Autonomous vehicles rely on collaborative systems for decision-making during operation, one of which is machine learning algorithms. Using cameras and sensors mounted on the car, these algorithms can analyse captured data to interpret surroundings, enabling it to make informed and safe driving decisions. The algorithms are trained on data gathered in the field. In real-time use, samples that do not belong to the training distribution, referred to as Out-Of-Distribution (OOD) samples, can occur, which the algorithm then confidently uses to make driving decisions. In a worst-case scenario, this can lead to injuring passengers or property. The primary objective of this thesis is to implement and analyse methods for detecting OOD samples in a road surface condition model.
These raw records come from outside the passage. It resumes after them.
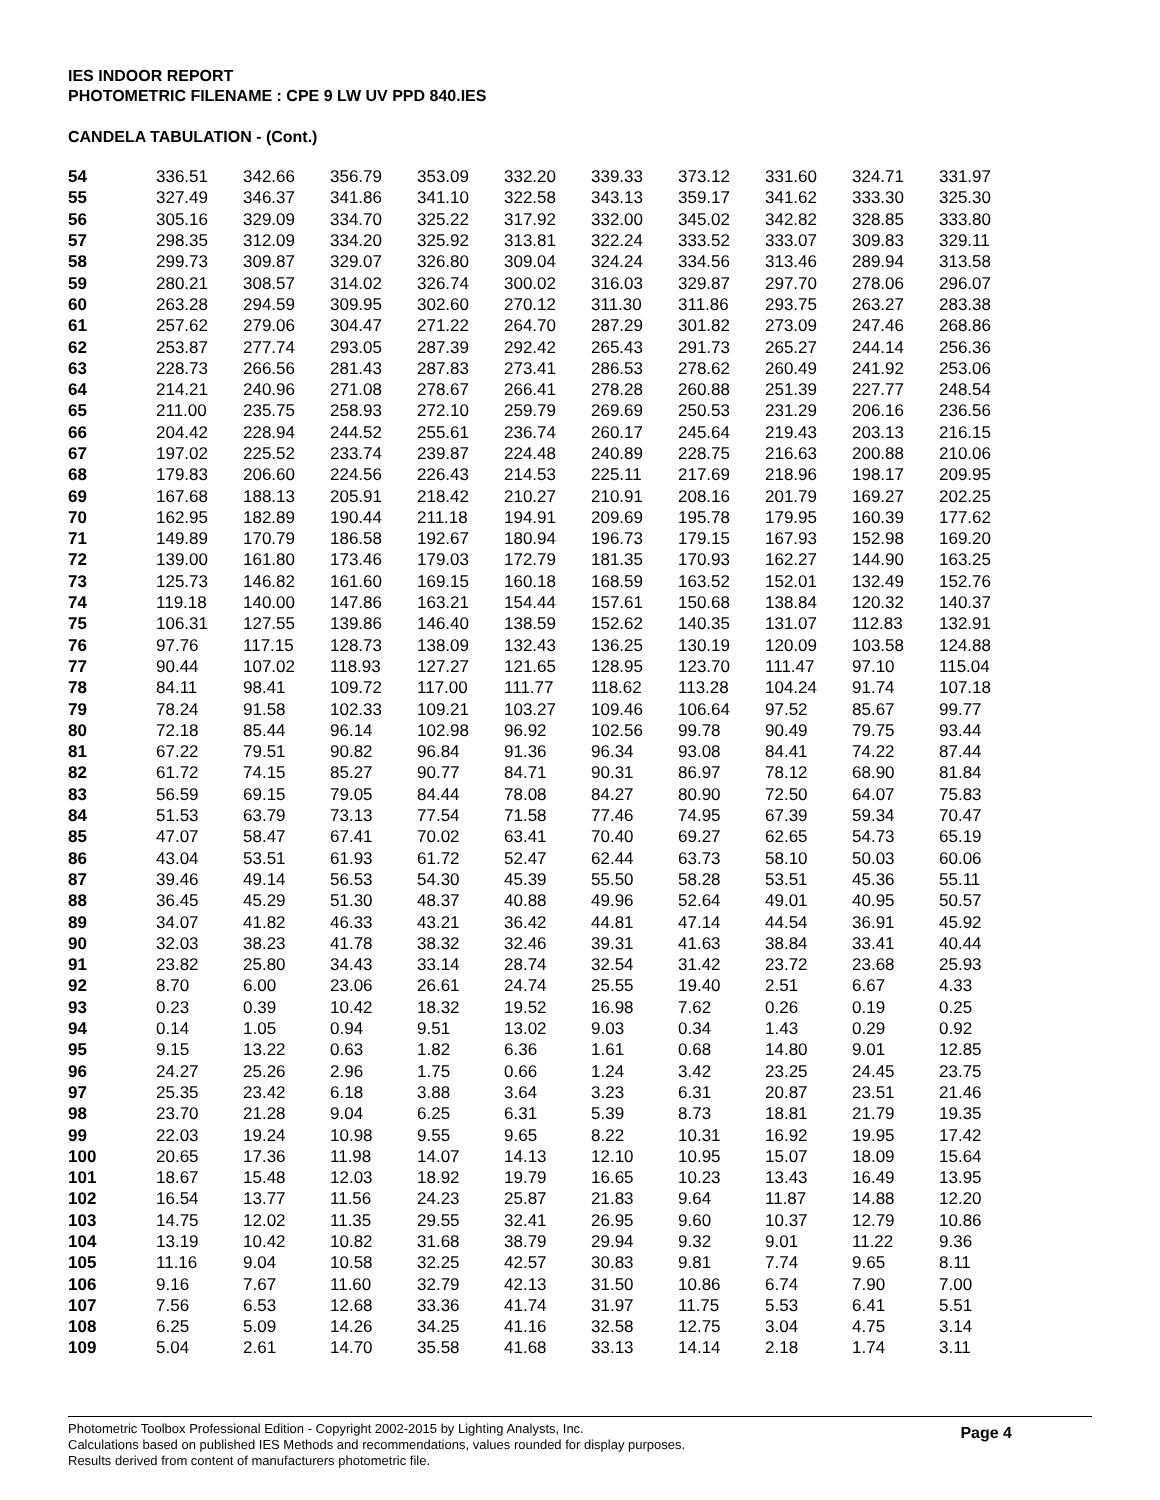IES INDOOR REPORT
PHOTOMETRIC FILENAME : CPE 9 LW UV PPD 840.IES
CANDELA TABULATION - (Cont.)
| 54 | 336.51 | 342.66 | 356.79 | 353.09 | 332.20 | 339.33 | 373.12 | 331.60 | 324.71 | 331.97 |
| 55 | 327.49 | 346.37 | 341.86 | 341.10 | 322.58 | 343.13 | 359.17 | 341.62 | 333.30 | 325.30 |
| 56 | 305.16 | 329.09 | 334.70 | 325.22 | 317.92 | 332.00 | 345.02 | 342.82 | 328.85 | 333.80 |
| 57 | 298.35 | 312.09 | 334.20 | 325.92 | 313.81 | 322.24 | 333.52 | 333.07 | 309.83 | 329.11 |
| 58 | 299.73 | 309.87 | 329.07 | 326.80 | 309.04 | 324.24 | 334.56 | 313.46 | 289.94 | 313.58 |
| 59 | 280.21 | 308.57 | 314.02 | 326.74 | 300.02 | 316.03 | 329.87 | 297.70 | 278.06 | 296.07 |
| 60 | 263.28 | 294.59 | 309.95 | 302.60 | 270.12 | 311.30 | 311.86 | 293.75 | 263.27 | 283.38 |
| 61 | 257.62 | 279.06 | 304.47 | 271.22 | 264.70 | 287.29 | 301.82 | 273.09 | 247.46 | 268.86 |
| 62 | 253.87 | 277.74 | 293.05 | 287.39 | 292.42 | 265.43 | 291.73 | 265.27 | 244.14 | 256.36 |
| 63 | 228.73 | 266.56 | 281.43 | 287.83 | 273.41 | 286.53 | 278.62 | 260.49 | 241.92 | 253.06 |
| 64 | 214.21 | 240.96 | 271.08 | 278.67 | 266.41 | 278.28 | 260.88 | 251.39 | 227.77 | 248.54 |
| 65 | 211.00 | 235.75 | 258.93 | 272.10 | 259.79 | 269.69 | 250.53 | 231.29 | 206.16 | 236.56 |
| 66 | 204.42 | 228.94 | 244.52 | 255.61 | 236.74 | 260.17 | 245.64 | 219.43 | 203.13 | 216.15 |
| 67 | 197.02 | 225.52 | 233.74 | 239.87 | 224.48 | 240.89 | 228.75 | 216.63 | 200.88 | 210.06 |
| 68 | 179.83 | 206.60 | 224.56 | 226.43 | 214.53 | 225.11 | 217.69 | 218.96 | 198.17 | 209.95 |
| 69 | 167.68 | 188.13 | 205.91 | 218.42 | 210.27 | 210.91 | 208.16 | 201.79 | 169.27 | 202.25 |
| 70 | 162.95 | 182.89 | 190.44 | 211.18 | 194.91 | 209.69 | 195.78 | 179.95 | 160.39 | 177.62 |
| 71 | 149.89 | 170.79 | 186.58 | 192.67 | 180.94 | 196.73 | 179.15 | 167.93 | 152.98 | 169.20 |
| 72 | 139.00 | 161.80 | 173.46 | 179.03 | 172.79 | 181.35 | 170.93 | 162.27 | 144.90 | 163.25 |
| 73 | 125.73 | 146.82 | 161.60 | 169.15 | 160.18 | 168.59 | 163.52 | 152.01 | 132.49 | 152.76 |
| 74 | 119.18 | 140.00 | 147.86 | 163.21 | 154.44 | 157.61 | 150.68 | 138.84 | 120.32 | 140.37 |
| 75 | 106.31 | 127.55 | 139.86 | 146.40 | 138.59 | 152.62 | 140.35 | 131.07 | 112.83 | 132.91 |
| 76 | 97.76 | 117.15 | 128.73 | 138.09 | 132.43 | 136.25 | 130.19 | 120.09 | 103.58 | 124.88 |
| 77 | 90.44 | 107.02 | 118.93 | 127.27 | 121.65 | 128.95 | 123.70 | 111.47 | 97.10 | 115.04 |
| 78 | 84.11 | 98.41 | 109.72 | 117.00 | 111.77 | 118.62 | 113.28 | 104.24 | 91.74 | 107.18 |
| 79 | 78.24 | 91.58 | 102.33 | 109.21 | 103.27 | 109.46 | 106.64 | 97.52 | 85.67 | 99.77 |
| 80 | 72.18 | 85.44 | 96.14 | 102.98 | 96.92 | 102.56 | 99.78 | 90.49 | 79.75 | 93.44 |
| 81 | 67.22 | 79.51 | 90.82 | 96.84 | 91.36 | 96.34 | 93.08 | 84.41 | 74.22 | 87.44 |
| 82 | 61.72 | 74.15 | 85.27 | 90.77 | 84.71 | 90.31 | 86.97 | 78.12 | 68.90 | 81.84 |
| 83 | 56.59 | 69.15 | 79.05 | 84.44 | 78.08 | 84.27 | 80.90 | 72.50 | 64.07 | 75.83 |
| 84 | 51.53 | 63.79 | 73.13 | 77.54 | 71.58 | 77.46 | 74.95 | 67.39 | 59.34 | 70.47 |
| 85 | 47.07 | 58.47 | 67.41 | 70.02 | 63.41 | 70.40 | 69.27 | 62.65 | 54.73 | 65.19 |
| 86 | 43.04 | 53.51 | 61.93 | 61.72 | 52.47 | 62.44 | 63.73 | 58.10 | 50.03 | 60.06 |
| 87 | 39.46 | 49.14 | 56.53 | 54.30 | 45.39 | 55.50 | 58.28 | 53.51 | 45.36 | 55.11 |
| 88 | 36.45 | 45.29 | 51.30 | 48.37 | 40.88 | 49.96 | 52.64 | 49.01 | 40.95 | 50.57 |
| 89 | 34.07 | 41.82 | 46.33 | 43.21 | 36.42 | 44.81 | 47.14 | 44.54 | 36.91 | 45.92 |
| 90 | 32.03 | 38.23 | 41.78 | 38.32 | 32.46 | 39.31 | 41.63 | 38.84 | 33.41 | 40.44 |
| 91 | 23.82 | 25.80 | 34.43 | 33.14 | 28.74 | 32.54 | 31.42 | 23.72 | 23.68 | 25.93 |
| 92 | 8.70 | 6.00 | 23.06 | 26.61 | 24.74 | 25.55 | 19.40 | 2.51 | 6.67 | 4.33 |
| 93 | 0.23 | 0.39 | 10.42 | 18.32 | 19.52 | 16.98 | 7.62 | 0.26 | 0.19 | 0.25 |
| 94 | 0.14 | 1.05 | 0.94 | 9.51 | 13.02 | 9.03 | 0.34 | 1.43 | 0.29 | 0.92 |
| 95 | 9.15 | 13.22 | 0.63 | 1.82 | 6.36 | 1.61 | 0.68 | 14.80 | 9.01 | 12.85 |
| 96 | 24.27 | 25.26 | 2.96 | 1.75 | 0.66 | 1.24 | 3.42 | 23.25 | 24.45 | 23.75 |
| 97 | 25.35 | 23.42 | 6.18 | 3.88 | 3.64 | 3.23 | 6.31 | 20.87 | 23.51 | 21.46 |
| 98 | 23.70 | 21.28 | 9.04 | 6.25 | 6.31 | 5.39 | 8.73 | 18.81 | 21.79 | 19.35 |
| 99 | 22.03 | 19.24 | 10.98 | 9.55 | 9.65 | 8.22 | 10.31 | 16.92 | 19.95 | 17.42 |
| 100 | 20.65 | 17.36 | 11.98 | 14.07 | 14.13 | 12.10 | 10.95 | 15.07 | 18.09 | 15.64 |
| 101 | 18.67 | 15.48 | 12.03 | 18.92 | 19.79 | 16.65 | 10.23 | 13.43 | 16.49 | 13.95 |
| 102 | 16.54 | 13.77 | 11.56 | 24.23 | 25.87 | 21.83 | 9.64 | 11.87 | 14.88 | 12.20 |
| 103 | 14.75 | 12.02 | 11.35 | 29.55 | 32.41 | 26.95 | 9.60 | 10.37 | 12.79 | 10.86 |
| 104 | 13.19 | 10.42 | 10.82 | 31.68 | 38.79 | 29.94 | 9.32 | 9.01 | 11.22 | 9.36 |
| 105 | 11.16 | 9.04 | 10.58 | 32.25 | 42.57 | 30.83 | 9.81 | 7.74 | 9.65 | 8.11 |
| 106 | 9.16 | 7.67 | 11.60 | 32.79 | 42.13 | 31.50 | 10.86 | 6.74 | 7.90 | 7.00 |
| 107 | 7.56 | 6.53 | 12.68 | 33.36 | 41.74 | 31.97 | 11.75 | 5.53 | 6.41 | 5.51 |
| 108 | 6.25 | 5.09 | 14.26 | 34.25 | 41.16 | 32.58 | 12.75 | 3.04 | 4.75 | 3.14 |
| 109 | 5.04 | 2.61 | 14.70 | 35.58 | 41.68 | 33.13 | 14.14 | 2.18 | 1.74 | 3.11 |
Photometric Toolbox Professional Edition - Copyright 2002-2015 by Lighting Analysts, Inc.
Calculations based on published IES Methods and recommendations, values rounded for display purposes.
Results derived from content of manufacturers photometric file.
Page 4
The machine learning algorithm was a convolutional neural network, trained to detect dry, wet and snowy road surface conditions. The methods used to detect samples were Maximum Softmax Probability, Energy-Based OOD detection, Outlier Exposure, Virtual Outlier Synthesis, Rectified Activations, Deep Nearest Neighbour, and Virtual Logit Matching. Evaluation of the methods involved three datasets - Cars, Slush and Glare - constructed from the same database as the training data, thus considered as near OOD datasets. Additionally, two publicly available datasets, CIFAR-10 and Texture were used as far OOD datasets. Deep Nearest Neighbour and Virtual Logit Matching performed the best, achieving near-perfect results, when evaluated on the far OOD datasets. When tested on the cars dataset, Virtual Logit Matching exhibited a notable deviation in performance compared to the other methods, although it still performed poorly. On the rest of the near OOD data, the detectors did not outperform the two baseline detectors, Energy-Based OOD detection and Maximum Softmax Probability.